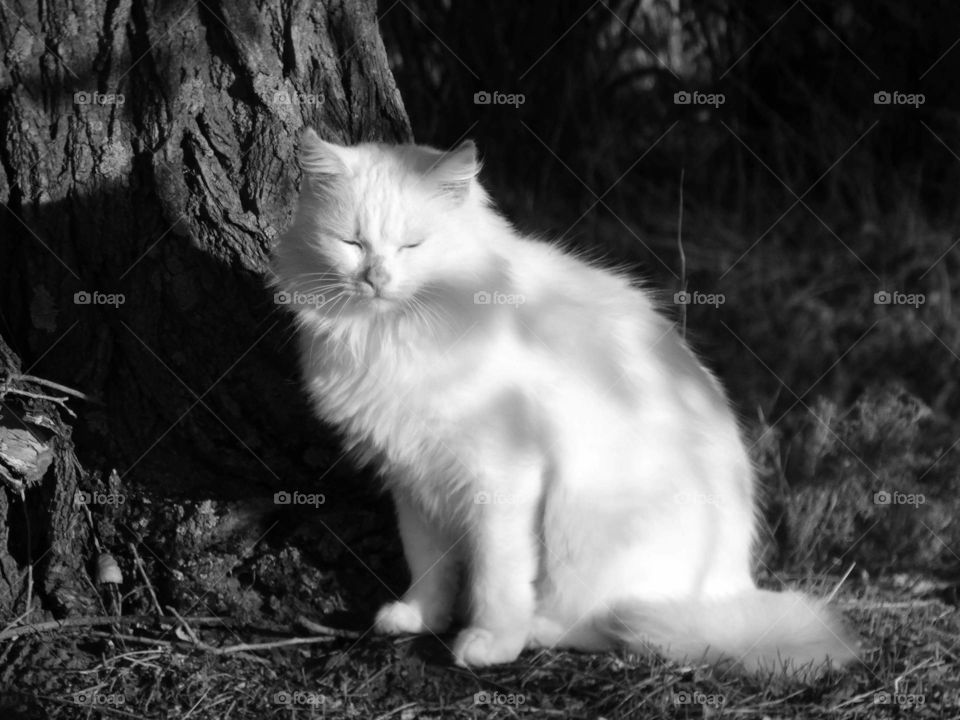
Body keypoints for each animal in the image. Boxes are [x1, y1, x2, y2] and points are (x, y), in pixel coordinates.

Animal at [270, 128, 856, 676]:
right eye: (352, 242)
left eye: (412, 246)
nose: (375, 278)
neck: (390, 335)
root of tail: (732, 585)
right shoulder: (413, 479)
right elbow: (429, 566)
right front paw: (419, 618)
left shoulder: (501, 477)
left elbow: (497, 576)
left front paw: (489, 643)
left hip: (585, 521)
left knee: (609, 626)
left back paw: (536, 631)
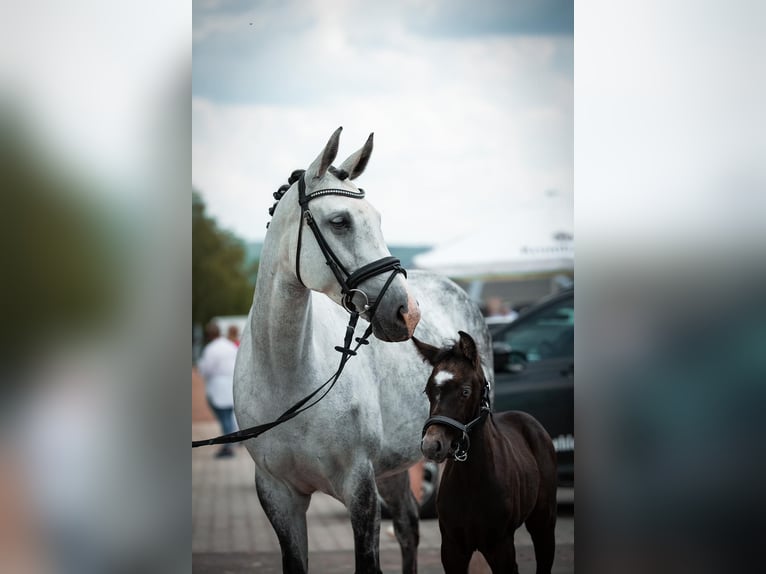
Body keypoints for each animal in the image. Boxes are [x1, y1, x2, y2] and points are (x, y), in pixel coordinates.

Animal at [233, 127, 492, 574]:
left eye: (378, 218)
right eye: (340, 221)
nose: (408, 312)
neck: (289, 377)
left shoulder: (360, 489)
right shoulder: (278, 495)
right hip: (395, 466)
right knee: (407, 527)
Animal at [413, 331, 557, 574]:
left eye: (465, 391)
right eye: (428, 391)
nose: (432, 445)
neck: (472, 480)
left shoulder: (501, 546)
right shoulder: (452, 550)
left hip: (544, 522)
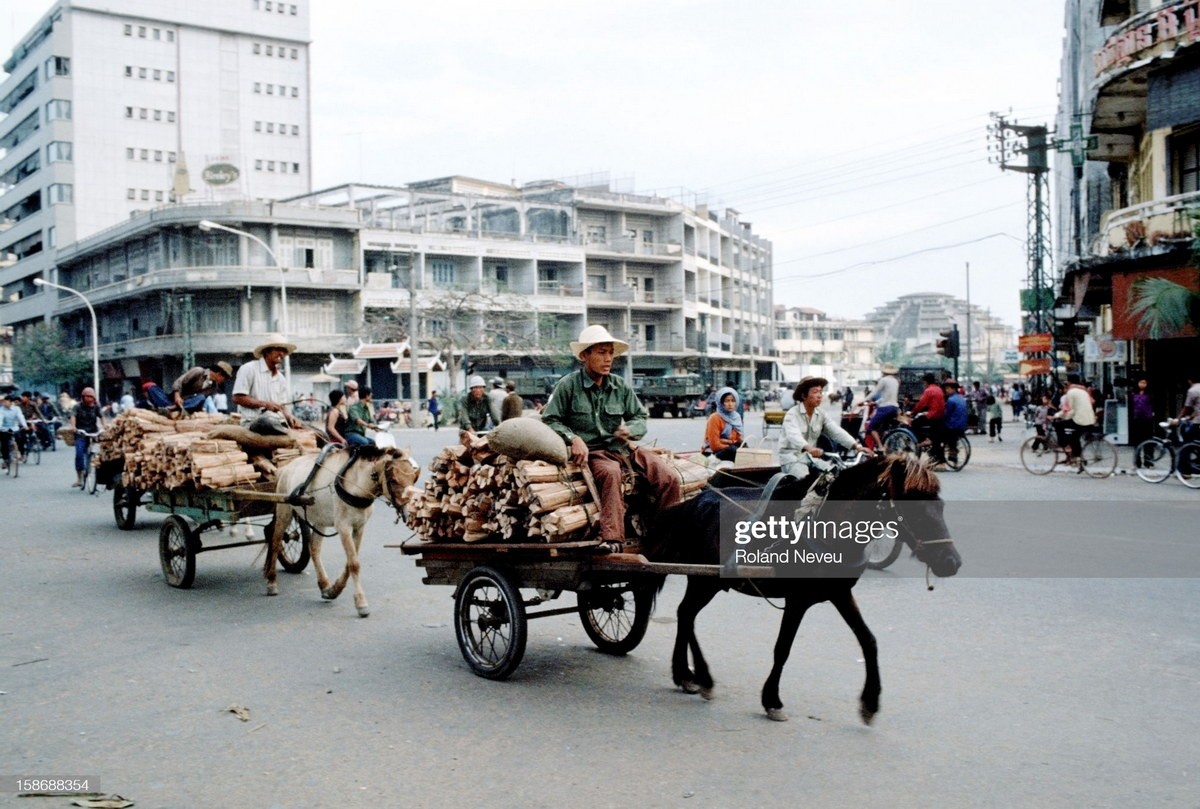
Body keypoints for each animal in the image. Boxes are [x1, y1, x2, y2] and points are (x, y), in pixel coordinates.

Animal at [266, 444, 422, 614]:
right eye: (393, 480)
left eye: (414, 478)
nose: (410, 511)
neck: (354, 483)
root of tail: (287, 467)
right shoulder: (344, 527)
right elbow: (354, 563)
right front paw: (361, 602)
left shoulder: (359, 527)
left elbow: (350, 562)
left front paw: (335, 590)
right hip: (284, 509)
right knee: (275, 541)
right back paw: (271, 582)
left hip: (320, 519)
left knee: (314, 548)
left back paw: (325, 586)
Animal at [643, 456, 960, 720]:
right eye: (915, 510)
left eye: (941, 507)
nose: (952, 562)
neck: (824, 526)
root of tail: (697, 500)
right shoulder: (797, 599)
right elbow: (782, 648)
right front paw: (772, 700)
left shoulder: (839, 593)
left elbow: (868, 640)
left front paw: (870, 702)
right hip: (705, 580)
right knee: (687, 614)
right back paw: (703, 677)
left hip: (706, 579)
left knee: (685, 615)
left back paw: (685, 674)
______________________________
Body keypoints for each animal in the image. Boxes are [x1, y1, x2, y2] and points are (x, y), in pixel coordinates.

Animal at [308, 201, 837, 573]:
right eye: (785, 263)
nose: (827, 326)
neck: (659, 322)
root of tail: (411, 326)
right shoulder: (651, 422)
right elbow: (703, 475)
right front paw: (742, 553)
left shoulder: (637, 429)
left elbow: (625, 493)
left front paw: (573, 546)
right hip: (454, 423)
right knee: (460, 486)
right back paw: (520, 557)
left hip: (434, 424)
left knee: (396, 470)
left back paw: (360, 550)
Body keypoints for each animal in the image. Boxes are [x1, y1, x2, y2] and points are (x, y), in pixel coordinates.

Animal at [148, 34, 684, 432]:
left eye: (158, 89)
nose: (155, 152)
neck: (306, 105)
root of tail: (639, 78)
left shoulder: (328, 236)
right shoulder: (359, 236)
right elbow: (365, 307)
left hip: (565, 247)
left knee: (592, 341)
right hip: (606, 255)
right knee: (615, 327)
______________________________
_Task goal_: Print again the lines of the entries above that fall between the line holding "neck: (659, 322)" and the line holding "right knee: (615, 327)", inclusive, exactly as they stand.

_Result_:
neck: (659, 322)
root of tail: (411, 326)
right shoulder: (651, 422)
right elbow: (703, 475)
right front paw: (742, 553)
left shoulder: (637, 429)
left elbow: (625, 493)
left front paw: (573, 546)
right hip: (454, 423)
right knee: (460, 486)
right back paw: (520, 557)
left hip: (434, 424)
left knee: (396, 470)
left back paw: (360, 550)
Body keypoints for each animal in the image. Boxes are [x1, y1, x2, y2] and points are (x, y), in pixel coordinates.

Animal at [148, 34, 684, 432]:
left eye: (158, 89)
nose: (155, 152)
neck: (306, 105)
root of tail: (639, 78)
left shoulder: (328, 236)
right shoulder: (359, 236)
right elbow: (365, 307)
left hip: (565, 247)
left knee: (592, 341)
right hip: (606, 255)
right knee: (615, 327)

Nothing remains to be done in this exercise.